In terms of economic impact, this deal in its rumored form would probably have little. The 10% blanket tariff imposed by Trump originally would appear to be staying in place in such a scenario and the U.K. ranked as only the 11th largest trade partner of the United States in March, accounting for less than 3% of total trade.

While the equity markets have had a generally positive reaction to the development so far, I think it’s far safer to assume that we’re still in the midst of a very tense trade war that has no immediate end in sight.

The other major event of the week was the Fed meeting where the central bank, as expected, held the benchmark Fed Funds rate steady in the 4.25% to 4.5% band. Keeping the target rate steady was widely expected, but the market was more interested in the outlook. In the end, Powell ended up giving us…. more of the same.

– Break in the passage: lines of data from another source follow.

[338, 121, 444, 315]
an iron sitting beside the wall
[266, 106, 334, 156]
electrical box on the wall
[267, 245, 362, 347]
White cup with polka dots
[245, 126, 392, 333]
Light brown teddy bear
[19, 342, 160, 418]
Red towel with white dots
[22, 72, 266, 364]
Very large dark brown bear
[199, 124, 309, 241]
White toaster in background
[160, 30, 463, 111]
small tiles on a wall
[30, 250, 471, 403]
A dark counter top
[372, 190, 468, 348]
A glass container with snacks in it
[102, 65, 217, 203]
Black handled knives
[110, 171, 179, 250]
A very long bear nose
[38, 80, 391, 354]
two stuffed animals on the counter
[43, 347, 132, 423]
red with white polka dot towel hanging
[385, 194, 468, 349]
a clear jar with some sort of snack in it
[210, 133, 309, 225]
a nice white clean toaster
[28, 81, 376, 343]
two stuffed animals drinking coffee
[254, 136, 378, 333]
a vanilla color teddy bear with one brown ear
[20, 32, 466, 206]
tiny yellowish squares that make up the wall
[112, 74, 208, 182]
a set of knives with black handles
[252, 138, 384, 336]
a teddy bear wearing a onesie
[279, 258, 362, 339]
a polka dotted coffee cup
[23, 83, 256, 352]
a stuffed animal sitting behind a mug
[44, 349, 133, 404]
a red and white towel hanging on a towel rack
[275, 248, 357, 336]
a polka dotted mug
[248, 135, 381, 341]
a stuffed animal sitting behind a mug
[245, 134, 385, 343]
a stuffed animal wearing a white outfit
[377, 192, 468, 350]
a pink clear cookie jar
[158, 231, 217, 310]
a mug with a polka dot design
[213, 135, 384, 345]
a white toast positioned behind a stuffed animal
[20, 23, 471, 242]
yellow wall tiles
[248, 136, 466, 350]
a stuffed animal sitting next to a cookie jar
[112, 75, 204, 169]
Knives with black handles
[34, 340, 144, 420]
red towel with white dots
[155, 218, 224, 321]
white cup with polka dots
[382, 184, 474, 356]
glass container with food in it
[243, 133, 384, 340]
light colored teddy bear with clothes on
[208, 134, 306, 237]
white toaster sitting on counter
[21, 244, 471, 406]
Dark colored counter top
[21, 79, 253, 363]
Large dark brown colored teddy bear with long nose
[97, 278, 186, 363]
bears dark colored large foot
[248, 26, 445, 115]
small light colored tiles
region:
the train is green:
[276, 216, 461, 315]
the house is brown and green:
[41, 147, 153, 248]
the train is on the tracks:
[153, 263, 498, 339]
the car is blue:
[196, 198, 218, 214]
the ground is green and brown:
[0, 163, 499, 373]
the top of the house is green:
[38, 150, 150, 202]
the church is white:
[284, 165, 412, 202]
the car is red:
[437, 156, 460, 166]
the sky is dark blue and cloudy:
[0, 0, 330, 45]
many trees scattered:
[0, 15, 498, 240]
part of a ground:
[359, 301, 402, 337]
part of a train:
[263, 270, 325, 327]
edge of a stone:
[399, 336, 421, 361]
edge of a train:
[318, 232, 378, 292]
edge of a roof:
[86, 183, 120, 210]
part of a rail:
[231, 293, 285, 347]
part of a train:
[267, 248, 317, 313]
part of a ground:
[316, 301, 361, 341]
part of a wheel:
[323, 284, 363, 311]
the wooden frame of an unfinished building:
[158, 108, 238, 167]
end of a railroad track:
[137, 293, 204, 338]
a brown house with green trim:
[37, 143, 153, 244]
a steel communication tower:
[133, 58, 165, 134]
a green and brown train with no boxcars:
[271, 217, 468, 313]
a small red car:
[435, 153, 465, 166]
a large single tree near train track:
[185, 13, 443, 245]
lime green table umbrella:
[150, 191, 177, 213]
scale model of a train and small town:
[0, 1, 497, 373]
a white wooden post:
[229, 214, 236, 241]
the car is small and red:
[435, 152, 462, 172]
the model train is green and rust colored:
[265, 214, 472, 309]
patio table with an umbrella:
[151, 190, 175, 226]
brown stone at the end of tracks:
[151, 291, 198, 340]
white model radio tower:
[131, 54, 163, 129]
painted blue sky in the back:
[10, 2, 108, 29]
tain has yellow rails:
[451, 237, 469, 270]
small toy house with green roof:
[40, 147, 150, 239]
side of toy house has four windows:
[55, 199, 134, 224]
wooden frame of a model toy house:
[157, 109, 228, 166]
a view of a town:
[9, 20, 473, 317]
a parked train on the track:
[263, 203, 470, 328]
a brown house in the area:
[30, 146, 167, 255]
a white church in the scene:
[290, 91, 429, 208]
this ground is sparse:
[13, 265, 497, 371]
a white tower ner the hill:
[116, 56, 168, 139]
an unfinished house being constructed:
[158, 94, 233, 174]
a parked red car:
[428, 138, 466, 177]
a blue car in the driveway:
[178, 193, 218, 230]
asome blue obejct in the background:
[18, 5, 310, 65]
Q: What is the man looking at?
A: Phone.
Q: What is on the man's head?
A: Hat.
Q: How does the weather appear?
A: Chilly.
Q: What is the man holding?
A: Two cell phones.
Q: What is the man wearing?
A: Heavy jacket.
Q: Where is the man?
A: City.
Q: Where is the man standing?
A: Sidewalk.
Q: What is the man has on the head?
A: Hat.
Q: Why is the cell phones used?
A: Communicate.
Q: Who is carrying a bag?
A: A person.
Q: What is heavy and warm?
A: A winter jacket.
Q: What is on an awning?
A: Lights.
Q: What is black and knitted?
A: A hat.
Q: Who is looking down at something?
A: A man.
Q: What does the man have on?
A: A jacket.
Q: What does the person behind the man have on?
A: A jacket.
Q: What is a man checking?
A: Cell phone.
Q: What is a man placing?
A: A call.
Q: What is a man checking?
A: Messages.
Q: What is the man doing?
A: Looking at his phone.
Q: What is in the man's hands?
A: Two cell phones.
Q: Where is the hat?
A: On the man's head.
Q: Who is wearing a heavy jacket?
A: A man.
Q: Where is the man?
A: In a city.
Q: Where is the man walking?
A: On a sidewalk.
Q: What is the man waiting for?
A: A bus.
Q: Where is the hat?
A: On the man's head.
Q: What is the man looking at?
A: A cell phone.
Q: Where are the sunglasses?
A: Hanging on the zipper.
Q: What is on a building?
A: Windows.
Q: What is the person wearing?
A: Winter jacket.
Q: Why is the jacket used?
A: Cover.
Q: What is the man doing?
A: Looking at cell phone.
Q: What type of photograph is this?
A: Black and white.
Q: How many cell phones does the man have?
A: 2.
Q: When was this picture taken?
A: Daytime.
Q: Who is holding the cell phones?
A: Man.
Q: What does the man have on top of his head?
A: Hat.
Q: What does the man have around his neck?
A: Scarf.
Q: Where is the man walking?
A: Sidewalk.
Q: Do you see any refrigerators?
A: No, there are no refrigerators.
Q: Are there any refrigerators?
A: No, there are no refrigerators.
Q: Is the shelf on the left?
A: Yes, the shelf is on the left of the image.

A couple of the more important takeaways.

  • The Fed views the negative Q1 GDP print as an isolated occurrence and not necessarily indicative of an imminent recession. This suggests the Fed may not view that as a catalyst to push rates lower later this year.

  • It’s still in “wait-and-see” mode. Trade risk remains the #1 factor impacting forward-looking policy and with relatively little hard data to work with since Liberation Day, the Fed has opted to keep kicking the can down the road.

  • The Fed doesn’t have any idea of what the future looks like either. They acknowledged that risks to both inflation and unemployment remain highly uncertain and the end result could go either way. Just like companies that chose to pull their forward guidance due to the lack of clarity, the Fed seems comfortable holding the line until compelled to make a change.

As much as we love to criticize the Fed, this might actually be the right take. If a cooling job market would argue for lower rates, but inflation argues for higher rates, waiting to see which one exerts more control over the economy could be the best way to approach it. This might especially be the case if the Fed truly considers the Q1 GDP print as an anomaly and, by extension, not a major factor in setting future policy conditions.